Reducing interchanges could revolutionise NRL: Lyons

FORMER champion five-eighth Cliff Lyons says the NRL could revolutionise the game and bring in more fans if it reduces the number of interchanges allowed per game.

The game's powerbrokers are considering cutting the number from the present 10 per game, in an effort to help reduce the amount of ugly incidents being carried out by big forwards on the game's little men.

In round two this year North Queensland co-captain Johnathan Thurston was on the end of a late hit from Newcastle's Beau Scott, before having his head driven into the ground by the same player.

An angry Thurston later said it was now "open slather" for big men targeting smaller playmakers.

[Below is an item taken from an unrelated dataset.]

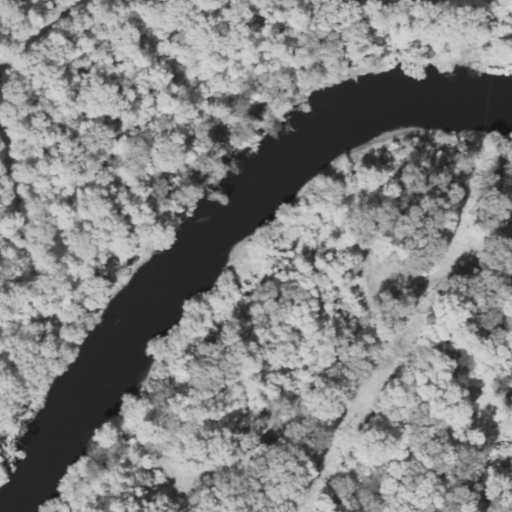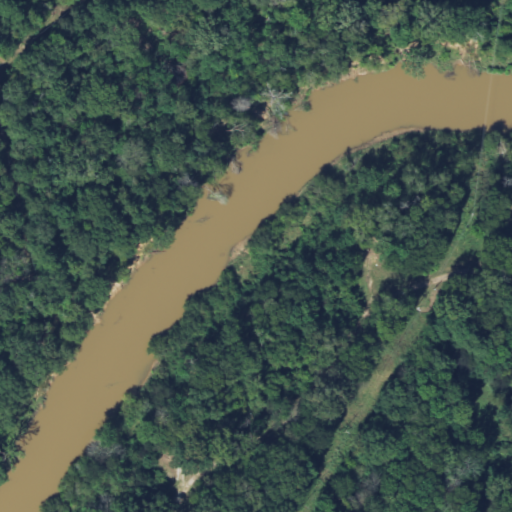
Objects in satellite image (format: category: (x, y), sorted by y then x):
river: (217, 236)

But the NRL's proposed rule changes could limit the targeting of certain players, with forwards potentially required to battle through fatigue and play longer minutes. Lyons excelled for Manly in the 1990s, winning a premiership in 1996 - an era of the game when only six interchanges were allowed.

"I think it's a great idea. It's something I've been talking about for years, and it will move the game in the right direction," Lyons told APN.

"Players need to play longer minutes so the smaller halves can run at the fatigued big men a bit more, and we'll see more excitement and unpredictability in the game."

Lyons also played in an era when the offside rule for the defending team was lengthened from 8m to 10m.

There has been an argument that defending teams can gather more momentum in defence when targeting playmakers from the opposing team under the 10m rule.

The wrestle, an unpopular component of the game, has also crept in as a result, in an effort by defending teams to slow down the play-the-ball.

But Lyons said a reduced interchange could result in the 10m rule remaining.

"Let's go one at a time," he said.

"If a reduced interchange rule is brought in and more players are playing under fatigue, there should be no need to reduce the 10m rule."

The NRL's head of football, Todd Greenberg, said the governing body would review the interchange rule in consultation with state leagues, the CRL, RLPA and UK Super League.

An expert review committee will be headed by Dr Kevin Norton, a professor of exercise science at the University of South Australia.

It is anticipated a recommendation would be made to the ARL Commission mid-year, so that any changes could be introduced in time for the elite 2016 competitions.